Task goal ->
Tally the lines in the records that contain the word "have". Report only the resulting number.

-- Exercise data follows --

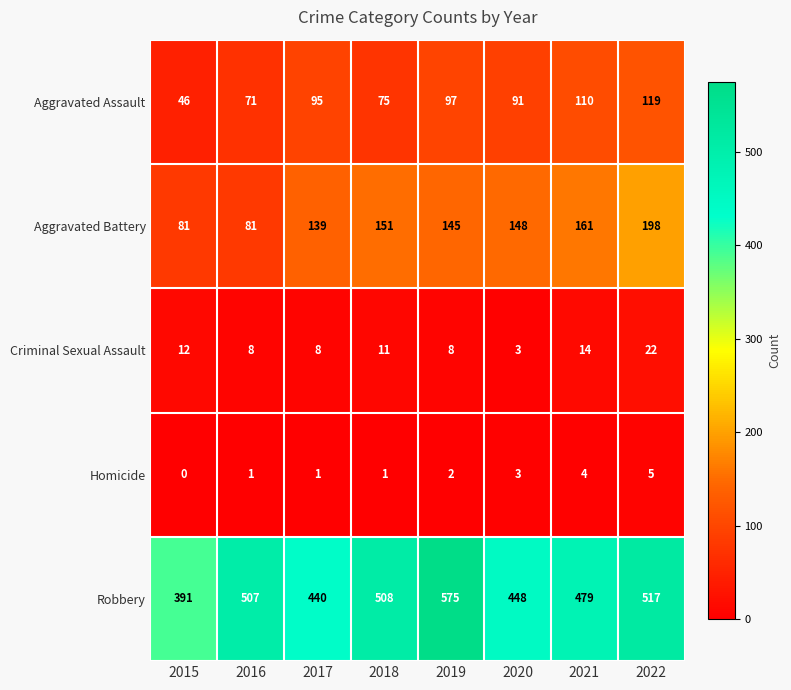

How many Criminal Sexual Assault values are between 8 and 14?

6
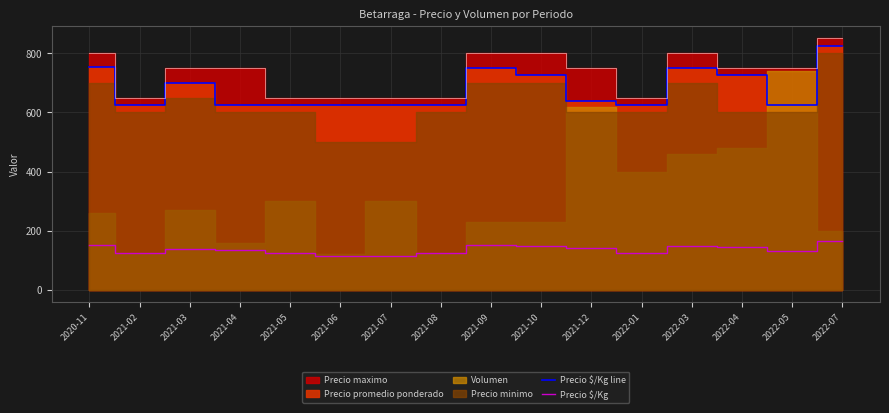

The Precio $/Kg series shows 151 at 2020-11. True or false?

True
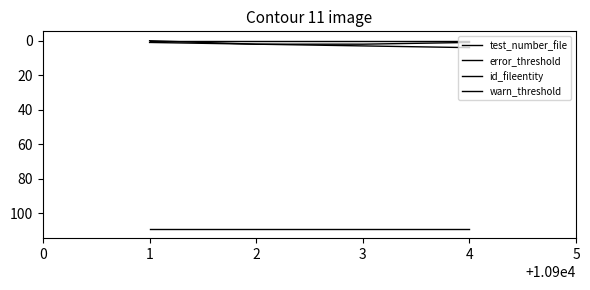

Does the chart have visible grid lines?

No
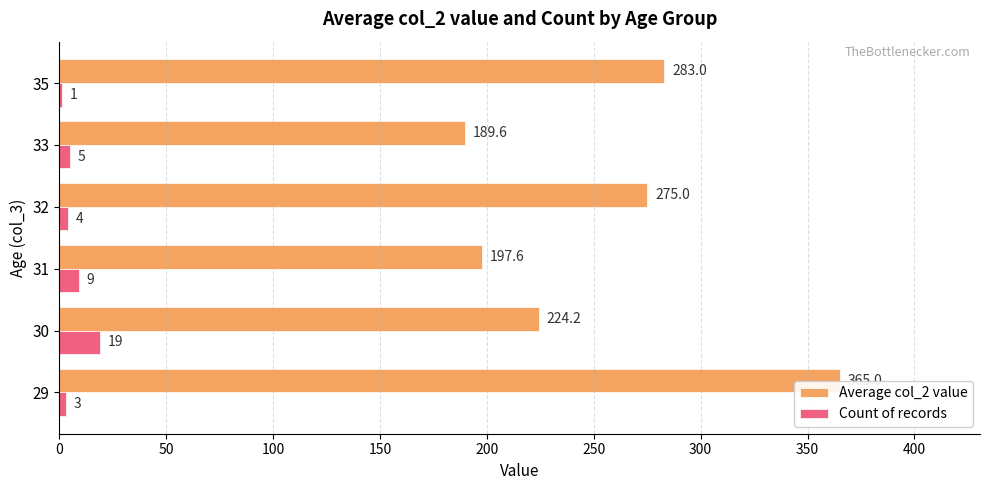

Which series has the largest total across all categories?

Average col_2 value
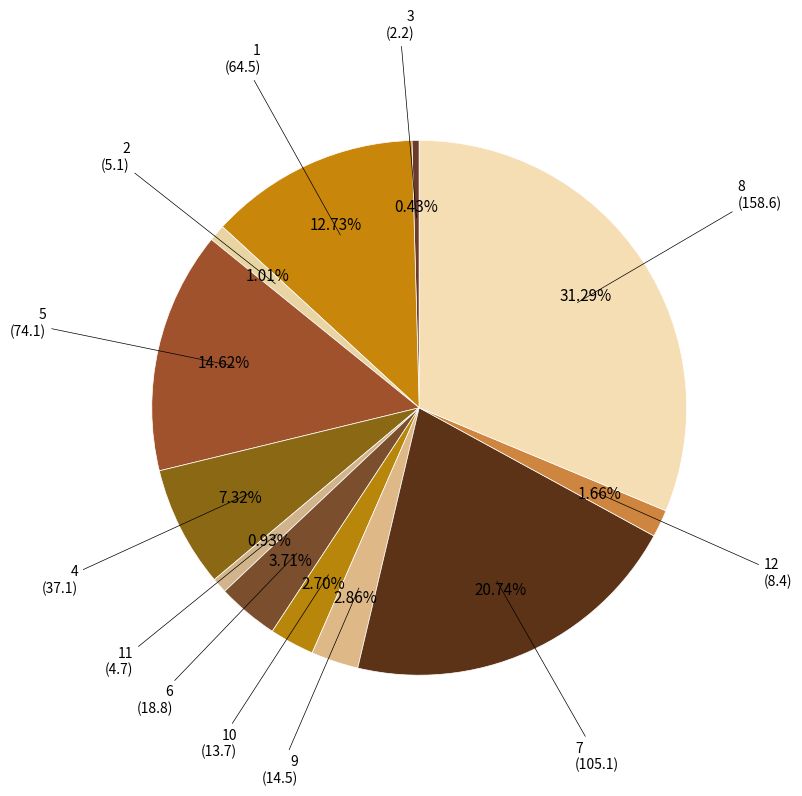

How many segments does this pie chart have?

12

-- Exercise data concluded --

Response ->
2